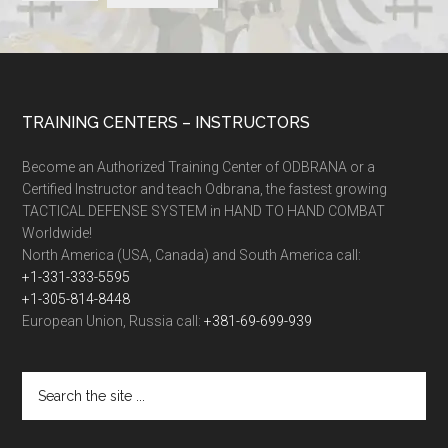
TRAINING CENTERS – INSTRUCTORS
Become an Authorized Training Center of ODBRANA or a
Certified Instructor and teach Odbrana, the fastest growing
TACTICAL DEFENSE SYSTEM in HAND TO HAND COMBAT
Worldwide!
North America (USA, Canada) and South America call:
+1-331-333-5595
+1-305-814-8448
European Union, Russia call:
+381-69-699-939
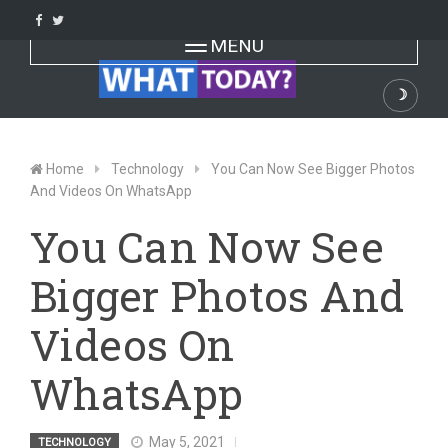
Skip
to
Toggle navigation
MENU
content
☽
Dark
Home
Technology
You Can Now See Bigger Photos
And Videos On WhatsApp
You Can Now See
Bigger Photos And
Videos On
WhatsApp
May 5, 2021
TECHNOLOGY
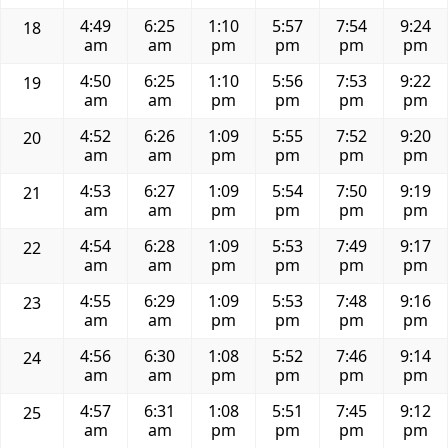
4:49
6:25
1:10
5:57
7:54
9:24
18
am
am
pm
pm
pm
pm
4:50
6:25
1:10
5:56
7:53
9:22
19
am
am
pm
pm
pm
pm
4:52
6:26
1:09
5:55
7:52
9:20
20
am
am
pm
pm
pm
pm
4:53
6:27
1:09
5:54
7:50
9:19
21
am
am
pm
pm
pm
pm
4:54
6:28
1:09
5:53
7:49
9:17
22
am
am
pm
pm
pm
pm
4:55
6:29
1:09
5:53
7:48
9:16
23
am
am
pm
pm
pm
pm
4:56
6:30
1:08
5:52
7:46
9:14
24
am
am
pm
pm
pm
pm
4:57
6:31
1:08
5:51
7:45
9:12
25
am
am
pm
pm
pm
pm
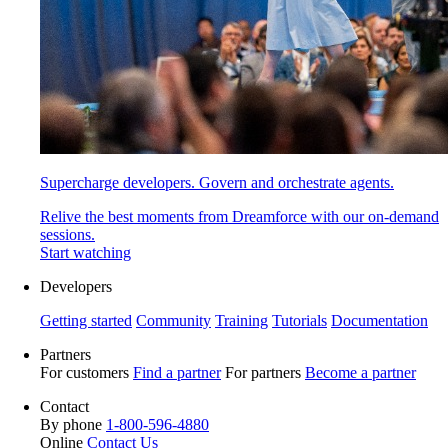
Supercharge developers. Govern and orchestrate agents.
Relive the best moments from Dreamforce with our on-demand
sessions.
Start watching
Developers
Getting started
Community
Training
Tutorials
Documentation
Partners
For customers
Find a partner
For partners
Become a partner
Contact
By phone
1-800-596-4880
Online
Contact Us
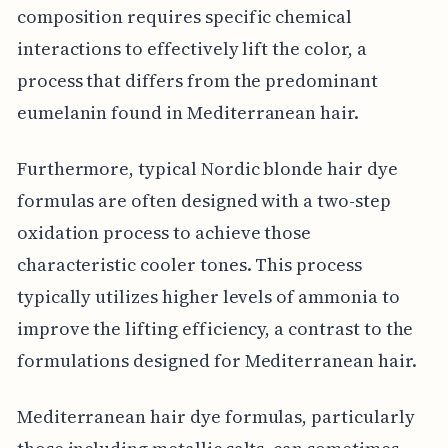
composition requires specific chemical
interactions to effectively lift the color, a
process that differs from the predominant
eumelanin found in Mediterranean hair.
Furthermore, typical Nordic blonde hair dye
formulas are often designed with a two-step
oxidation process to achieve those
characteristic cooler tones. This process
typically utilizes higher levels of ammonia to
improve the lifting efficiency, a contrast to the
formulations designed for Mediterranean hair.
Mediterranean hair dye formulas, particularly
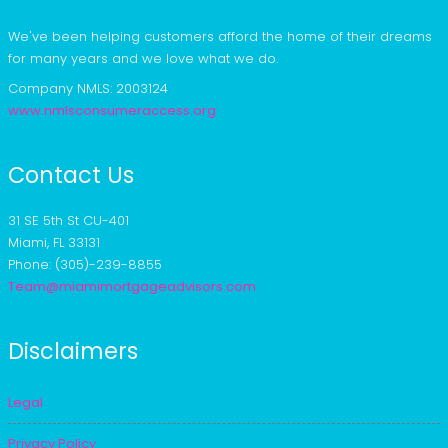
We've been helping customers afford the home of their dreams
for many years and we love what we do.
Company NMLS: 2003124
www.nmlsconsumeraccess.org
Contact Us
31 SE 5th St CU-401
Miami, FL 33131
Phone: (305)-239-8855
Team@miamimortgageadvisors.com
Disclaimers
Legal
Privacy Policy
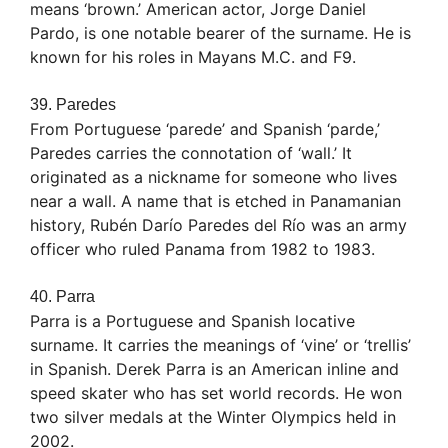
means ‘brown.’ American actor, Jorge Daniel
Pardo, is one notable bearer of the surname. He is
known for his roles in Mayans M.C. and F9.
39. Paredes
From Portuguese ‘parede’ and Spanish ‘parde,’
Paredes carries the connotation of ‘wall.’ It
originated as a nickname for someone who lives
near a wall. A name that is etched in Panamanian
history, Rubén Darío Paredes del Río was an army
officer who ruled Panama from 1982 to 1983.
40. Parra
Parra is a Portuguese and Spanish locative
surname. It carries the meanings of ‘vine’ or ‘trellis’
in Spanish. Derek Parra is an American inline and
speed skater who has set world records. He won
two silver medals at the Winter Olympics held in
2002.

> [What is required]
Please give the entries again word for word, without any pictures.

> [Task answer]
TRAINING CENTERS – INSTRUCTORS
Become an Authorized Training Center of ODBRANA or a
Certified Instructor and teach Odbrana, the fastest growing
TACTICAL DEFENSE SYSTEM in HAND TO HAND COMBAT
Worldwide!
North America (USA, Canada) and South America call:
+1-331-333-5595
+1-305-814-8448
European Union, Russia call:
+381-69-699-939
Skip
to
Toggle navigation
MENU
content
☽
Dark
Home
Technology
You Can Now See Bigger Photos
And Videos On WhatsApp
You Can Now See
Bigger Photos And
Videos On
WhatsApp
May 5, 2021
TECHNOLOGY
4:49
6:25
1:10
5:57
7:54
9:24
18
am
am
pm
pm
pm
pm
4:50
6:25
1:10
5:56
7:53
9:22
19
am
am
pm
pm
pm
pm
4:52
6:26
1:09
5:55
7:52
9:20
20
am
am
pm
pm
pm
pm
4:53
6:27
1:09
5:54
7:50
9:19
21
am
am
pm
pm
pm
pm
4:54
6:28
1:09
5:53
7:49
9:17
22
am
am
pm
pm
pm
pm
4:55
6:29
1:09
5:53
7:48
9:16
23
am
am
pm
pm
pm
pm
4:56
6:30
1:08
5:52
7:46
9:14
24
am
am
pm
pm
pm
pm
4:57
6:31
1:08
5:51
7:45
9:12
25
am
am
pm
pm
pm
pm
Supercharge developers. Govern and orchestrate agents.
Relive the best moments from Dreamforce with our on-demand
sessions.
Start watching
Developers
Getting started
Community
Training
Tutorials
Documentation
Partners
For customers
Find a partner
For partners
Become a partner
Contact
By phone
1-800-596-4880
Online
Contact Us
composition requires specific chemical
interactions to effectively lift the color, a
process that differs from the predominant
eumelanin found in Mediterranean hair.
Furthermore, typical Nordic blonde hair dye
formulas are often designed with a two-step
oxidation process to achieve those
characteristic cooler tones. This process
typically utilizes higher levels of ammonia to
improve the lifting efficiency, a contrast to the
formulations designed for Mediterranean hair.
Mediterranean hair dye formulas, particularly
We've been helping customers afford the home of their dreams
for many years and we love what we do.
Company NMLS: 2003124
www.nmlsconsumeraccess.org
Contact Us
31 SE 5th St CU-401
Miami, FL 33131
Phone: (305)-239-8855
Team@miamimortgageadvisors.com
Disclaimers
Legal
Privacy Policy
means ‘brown.’ American actor, Jorge Daniel
Pardo, is one notable bearer of the surname. He is
known for his roles in Mayans M.C. and F9.
39. Paredes
From Portuguese ‘parede’ and Spanish ‘parde,’
Paredes carries the connotation of ‘wall.’ It
originated as a nickname for someone who lives
near a wall. A name that is etched in Panamanian
history, Rubén Darío Paredes del Río was an army
officer who ruled Panama from 1982 to 1983.
40. Parra
Parra is a Portuguese and Spanish locative
surname. It carries the meanings of ‘vine’ or ‘trellis’
in Spanish. Derek Parra is an American inline and
speed skater who has set world records. He won
two silver medals at the Winter Olympics held in
2002.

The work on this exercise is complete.